Copy the lines below word for word, leaving out the pictures.

━━━ WORKING DATA ━━━

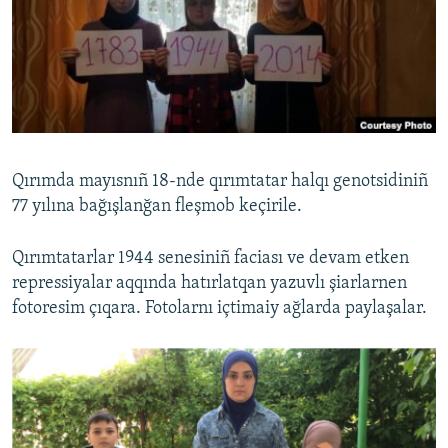
Русский
Українською
QOŞULIÑIZ!
Qırımda mayısnıñ 18-nde qırımtatar halqı genotsidiniñ
77 yılına bağışlanğan fleşmob keçirile.
RFE/RS bütün saytları
Qırımtatarlar 1944 senesiniñ faciası ve devam etken
repressiyalar aqqında hatırlatqan yazuvlı şiarlarnen
fotoresim çıqara. Fotolarnı içtimaiy ağlarda paylaşalar.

━━━

OUTPUT FOR THIS EXERCISE:
Русский
Українською
QOŞULIÑIZ!
Qırımda mayısnıñ 18-nde qırımtatar halqı genotsidiniñ
77 yılına bağışlanğan fleşmob keçirile.
RFE/RS bütün saytları
Qırımtatarlar 1944 senesiniñ faciası ve devam etken
repressiyalar aqqında hatırlatqan yazuvlı şiarlarnen
fotoresim çıqara. Fotolarnı içtimaiy ağlarda paylaşalar.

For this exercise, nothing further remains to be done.